Check each line of the material that follows, and copy those holding the string "signed".

## Data for processing:
■ ■ ■ ■ ■ ■ ■
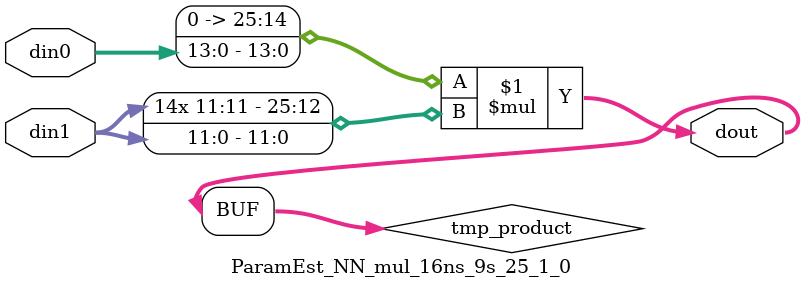
<source format=v>

`timescale 1 ns / 1 ps

  module ParamEst_NN_mul_16ns_9s_25_1_0(din0, din1, dout);
parameter ID = 1;
parameter NUM_STAGE = 0;
parameter din0_WIDTH = 14;
parameter din1_WIDTH = 12;
parameter dout_WIDTH = 26;

input [din0_WIDTH - 1 : 0] din0; 
input [din1_WIDTH - 1 : 0] din1; 
output [dout_WIDTH - 1 : 0] dout;

wire signed [dout_WIDTH - 1 : 0] tmp_product;











assign tmp_product = $signed({1'b0, din0}) * $signed(din1);










assign dout = tmp_product;







endmodule

</source>
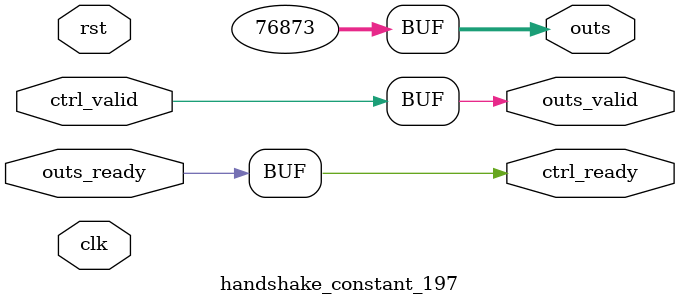
<source format=v>
`timescale 1ns / 1ps
module handshake_constant_197 #(
  parameter DATA_WIDTH = 32  // Default set to 32 bits
) (
  input                       clk,
  input                       rst,
  // Input Channel
  input                       ctrl_valid,
  output                      ctrl_ready,
  // Output Channel
  output [DATA_WIDTH - 1 : 0] outs,
  output                      outs_valid,
  input                       outs_ready
);
  assign outs       = 18'b010010110001001001;
  assign outs_valid = ctrl_valid;
  assign ctrl_ready = outs_ready;

endmodule

</source>
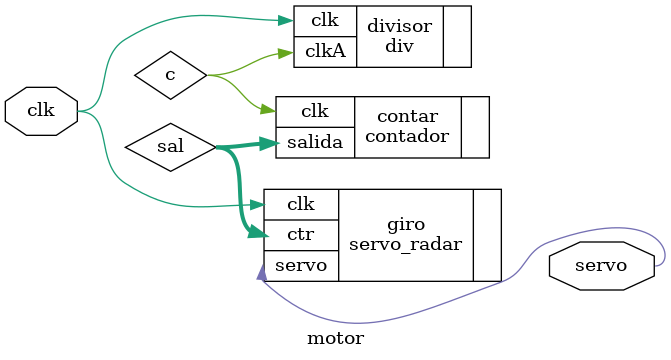
<source format=v>
`timescale 1ns / 1ps

module motor(clk, servo);
input clk;
output servo;

wire c;
wire [2:0]sal;

div divisor(.clk(clk), .clkA(c));
contador contar(.clk(c), .salida(sal));
servo_radar giro(.clk(clk), .ctr(sal), .servo(servo));

endmodule

</source>
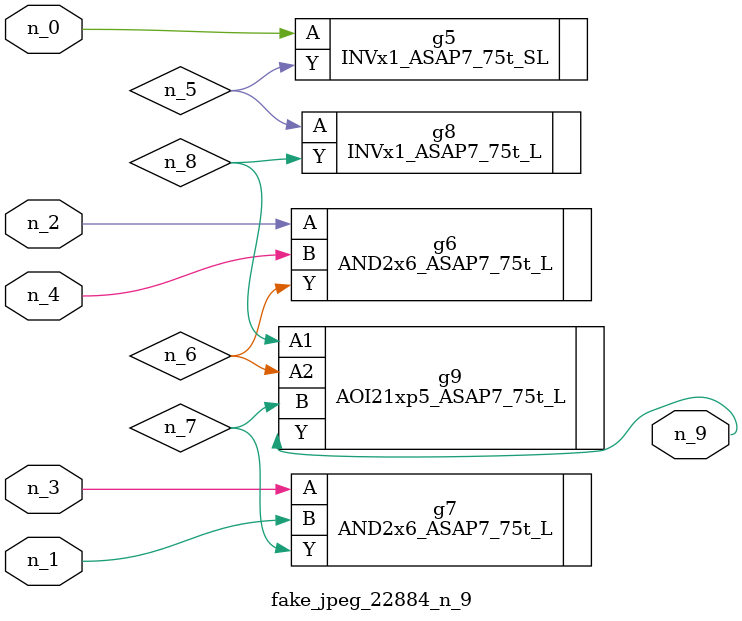
<source format=v>
module fake_jpeg_22884_n_9 (n_3, n_2, n_1, n_0, n_4, n_9);

input n_3;
input n_2;
input n_1;
input n_0;
input n_4;

output n_9;

wire n_8;
wire n_6;
wire n_5;
wire n_7;

INVx1_ASAP7_75t_SL g5 ( 
.A(n_0),
.Y(n_5)
);

AND2x6_ASAP7_75t_L g6 ( 
.A(n_2),
.B(n_4),
.Y(n_6)
);

AND2x6_ASAP7_75t_L g7 ( 
.A(n_3),
.B(n_1),
.Y(n_7)
);

INVx1_ASAP7_75t_L g8 ( 
.A(n_5),
.Y(n_8)
);

AOI21xp5_ASAP7_75t_L g9 ( 
.A1(n_8),
.A2(n_6),
.B(n_7),
.Y(n_9)
);


endmodule
</source>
■ ■ ■ ■ ■ ■ ■
## Finished task:
wire signed [dout_WIDTH - 1 : 0] tmp_product;
assign tmp_product = $signed({1'b0, din0}) * $signed(din1);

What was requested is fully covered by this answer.